= Solomon Sir Jones =

American film director (1869–1936)

Solomon Sir Jones (1869–1936) was an American minister and amateur film-maker, best known for his collection of 29 silent black-and-white films (totaling 355 minutes' worth of footage) documenting African-American communities in Oklahoma from 1924 to 1928. In 2016, Jones's films were selected for preservation in the United States National Film Registry by the Library of Congress as being "culturally, historically, or aesthetically significant".

==Films==
Jones's films consist of 29 silent black-and-white films documenting African-American communities in Oklahoma from 1924 to 1928. They contain 355 minutes of footage shot with then-new 16 mm cameras. The films document a rich tapestry of everyday life: funerals, sporting events, schools, parades, businesses, Masonic meetings, river baptisms, families at home, African-American oil barons and their wells, black colleges, Juneteenth celebrations, and a transcontinental footrace. Jones's films have been preserved by the Smithsonian Institution, the Beinecke Rare Book & Manuscript Library of the Yale University Library, and the National Museum of African American History and Culture. They are considered to be "the most extensive film records we have of Southern and urban black life and culture at the time of rapid social and cultural change for African-Americans during the 1920s, the very beginning of the Great Migration, which transformed not only black people as a whole, but America itself."

==Personal life==
In addition to his work with film, Jones was a businessman and a Baptist minister, who either established or was the pastor of some 15 churches in his lifetime. He was the son of ex-slaves, was born in Tennessee and grew up in the South, before moving to Oklahoma, where he lived for most of his life. Jones spent the next several decades building black institutions; establishing churches, newspapers, and businesses; and supporting the activities of schools and hospitals. Jones also remained active in church politics, holding leadership roles in the National Baptist Convention of America, one of the largest African American denominations in the United States, for many years.

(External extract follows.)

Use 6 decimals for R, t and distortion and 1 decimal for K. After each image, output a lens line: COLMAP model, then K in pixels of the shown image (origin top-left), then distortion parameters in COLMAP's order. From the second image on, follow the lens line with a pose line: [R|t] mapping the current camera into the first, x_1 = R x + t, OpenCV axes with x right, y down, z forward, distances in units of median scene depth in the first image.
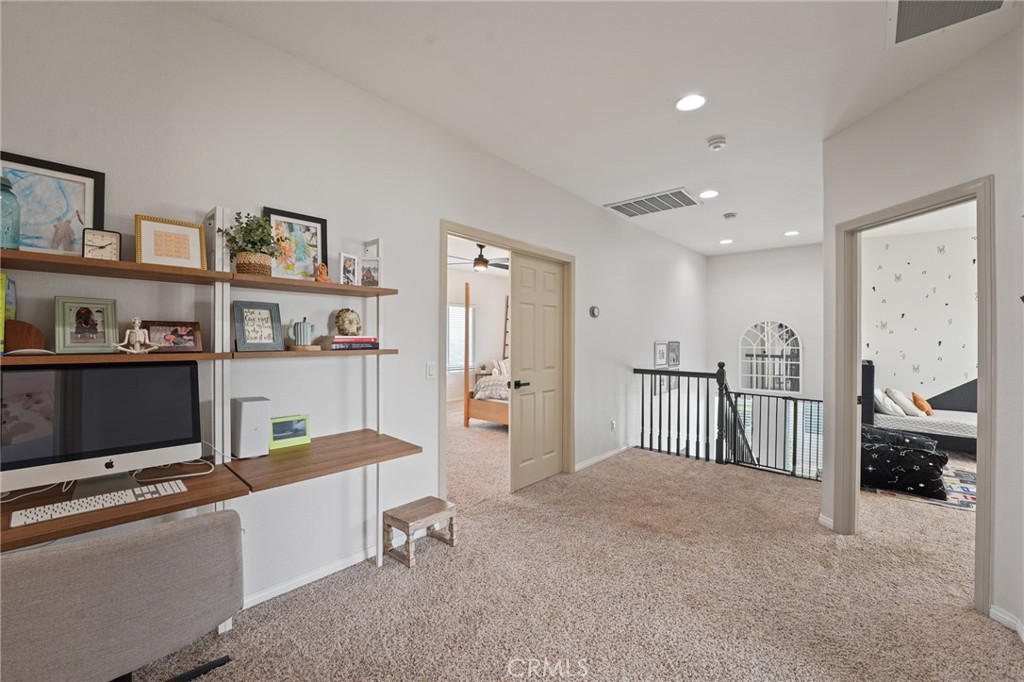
lens RADIAL K [[415.1, 0, 499.8], [0, 415.1, 341.4], [0, 0, 1]] dist [-0.013148, 0.000416]
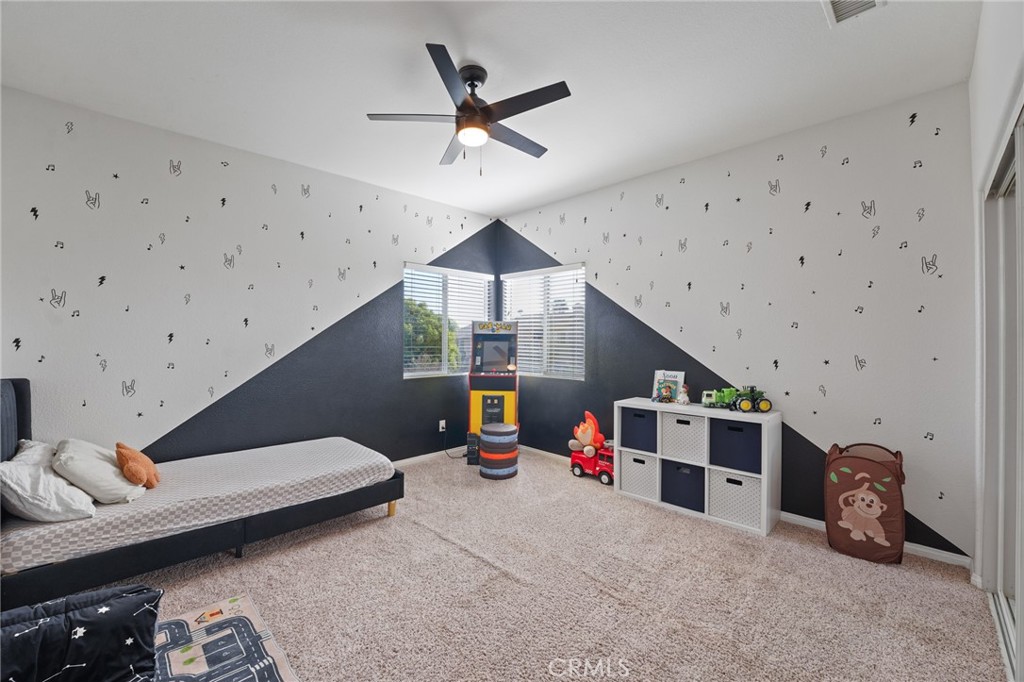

Jones was a fierce defender of black institutions, one of many African American leaders in Oklahoma who supported what came to be called “All-Black towns,” municipalities occupied and governed by black settlers. One of these towns was targeted in 1921 by white mobs for one of the worst racist attacks in American history, referred to as the Tulsa race massacre. More than 800 people were admitted to hospitals and as many as 6,000 black residents were interned in large facilities, many of them for several days. The Oklahoma Bureau of Vital Statistics officially recorded 36 dead. A 2001 state commission examination of events was able to confirm that of the 36 dead, 26 were black and 10 white, based on contemporary autopsy reports, death certificates and other records.

Jones was well traveled, traveling across not only the United States, but also overseas to France, England, Palestine, Switzerland, Italy, North Africa, and Germany, filming his travels along the way. These films were only slightly less significant than Jones's films of Oklahoma, which still serve as a visual commemoration of the thirty-five years he spent advocating for African American people and institutions in Oklahoma.